苏念摇头笑笑,任她心中猜测再多,如今都不过是薛定谔的猫,在哥哥回府之前,她都无法验证自己想法的真假。思及此处,苏念拍拍玉瑶的绯红脸蛋:“有劳帮我去将母亲请来。”

玉瑶闻声,清澈无辜的圆溜眸子疑惑眨了眨,还是忍下发问的冲动,乖乖转身去请夫人。

待玉瑶的身影被远处的青郁疏林挡住,苏念方平复下汹涌的情绪,兀自回院中换了身烟青色的洁净裙装。有一说一,发现自己身处封神世界之前,她像是命运般热爱着那些烈艳夺目的色彩,仿佛被枷锁套牢在砧板上,一步步将自己推向更加危险的边缘。

这也是她觉悟后,第一件要弃之如敝履的习惯。

今后简装素服,必要时改头换面,尽可能弱化这容貌Buff带来的任何潜在风险。

苏念收拾妥帖回到前厅时,母亲已然静候在厅内,慈眉善目地拉起玉瑶的双手,同她打听着自家女儿的风闻事迹。等苏念亲密挽起母亲的手臂,将她同玉瑶“残忍”分开,玉瑶已将自己这两日的所作所为讲了个七七八八。

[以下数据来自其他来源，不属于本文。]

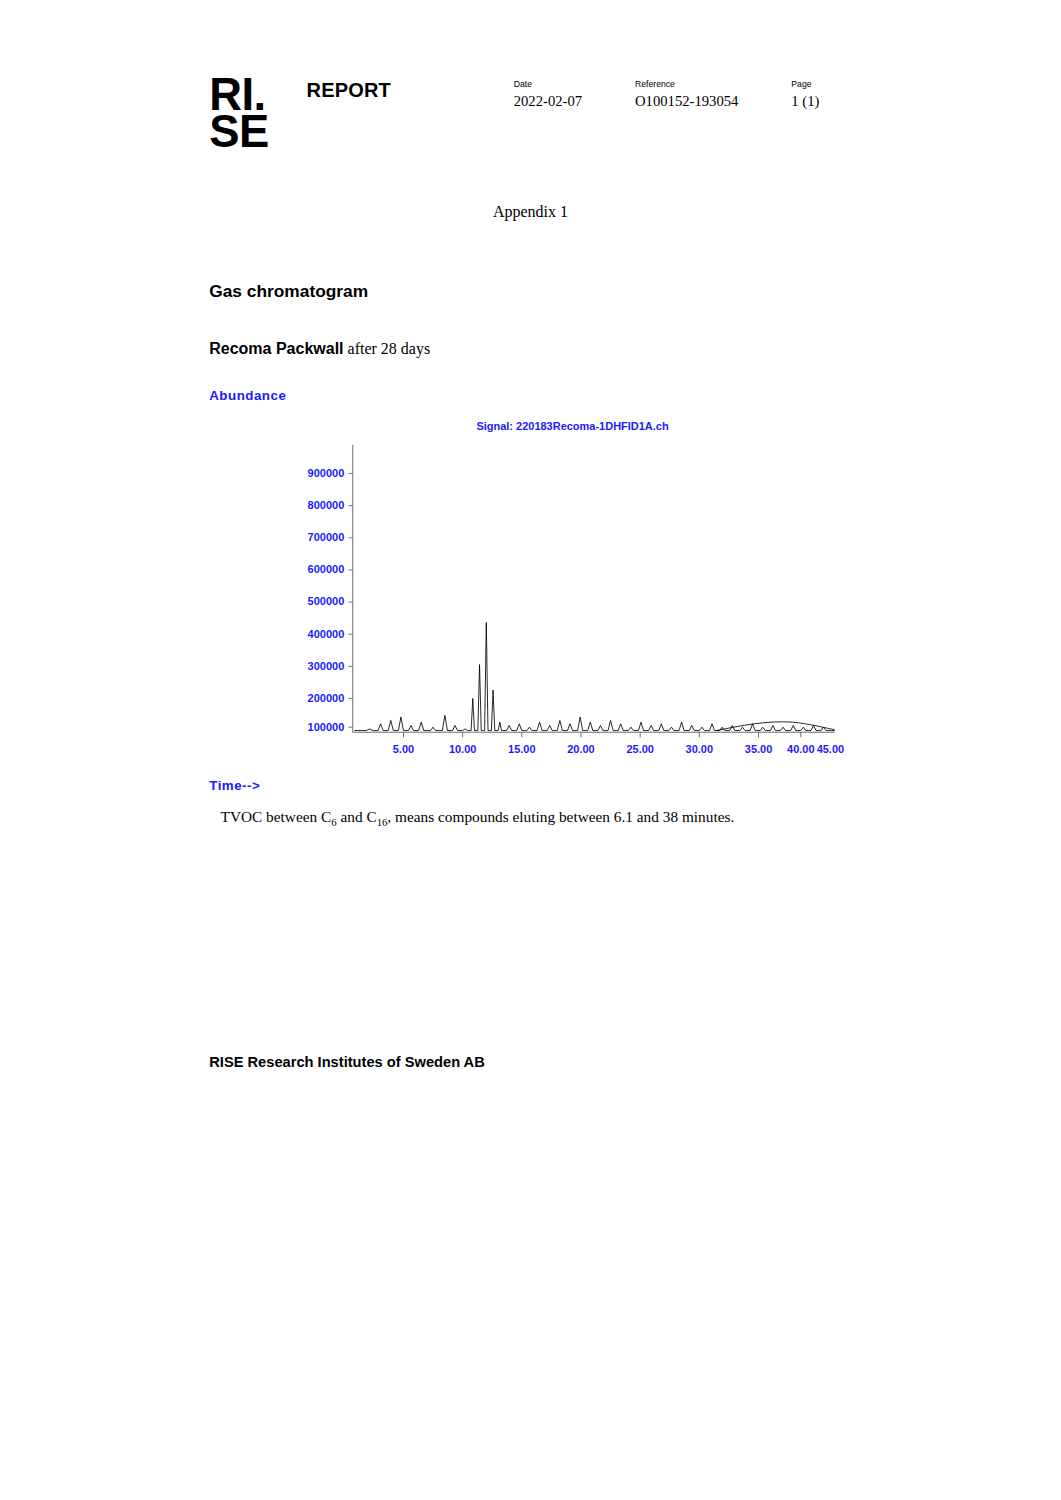RI. SE
REPORT
Date 2022-02-07
Reference O100152-193054
Page 1 (1)
Appendix 1
Gas chromatogram
Recoma Packwall after 28 days
Abundance
Signal: 220183Recoma-1DHFID1A.ch 900000 800000 700000 600000 500000 400000 300000 200000 100000 5.00 10.00 15.00 20.00 25.00 30.00 35.00 40.00 45.00
Time-->
TVOC between C6 and C16, means compounds eluting between 6.1 and 38 minutes.
RISE Research Institutes of Sweden AB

苏念默默伸手掐了把玉瑶的腰间细肉,玉瑶最是怕痒,可在夫人面前又不能失了分寸,只能干巴巴咬牙忍受着苏念的魔鬼磋磨。杨氏见状,只笑着摸上苏念的发顶,“这是怎么了?”

无缘无故将自己打院中唤来,总不是为了找她这个母亲撒娇贴贴的吧?

苏念想了想,斟酌开口道:“父亲性如烈火、刚方正直,女儿只是有些忧心罢了。”

杨氏听罢,只当她是思念父亲,因而温柔安抚道:“你父亲年年朝觐,自是心有分寸。”

也对,苏念亦开始自我安慰,封神中的时间线本就混乱,她确实不该如此忧虑。

谁知正要松开那根紧绷的心弦,苏念耳边却忽而传来一道系统声响——【亲亲,你爹反了!】

苏念:“……”你说谁爹反了?

似乎听到苏念的心声,小杰继续亢奋道——【苏护已经反出朝歌,将至帅府了!】

反出朝歌?苏念脑中成功回忆起原著中的开局部分。彼时纣王欲广纳天下美人充盈后宫被首相商容怼回去后,又受佞臣费仲怂恿,这才对自己这么个冀州侯苏护之女起了心思。父亲自是不愿遵从,当庭谏诤不过,却被纣王催逼回冀,早日进献爱女。

父亲盛怒之下,这才选择反出朝歌,率众而归。

不过如今父亲既已同纣王闹翻,她若在此时提议辅商,父亲怕不是要亲手拍碎自己的小脑瓜?

正惆怅间,便听母亲自身侧惊呼一声,进而慌忙起身至庭中相迎。苏念被玉瑶快步带至前庭,方一抬眸,便瞧见父亲与兄长二人阔步进门的高壮身姿。

父亲的气场显然凝了冷调,眸中更是血丝遍布,发上染着尘霜松露,风尘仆仆的模样竟似比苏念印象中老了十岁。苏护俨然亦瞧见了苏念,同她对视的瞬间,父亲本还寒霜紧裹的眉眼瞬时松动下来,眸中满是慈爱怜惜之色,苏念甚至还在其中瞧出几分愧疚难安。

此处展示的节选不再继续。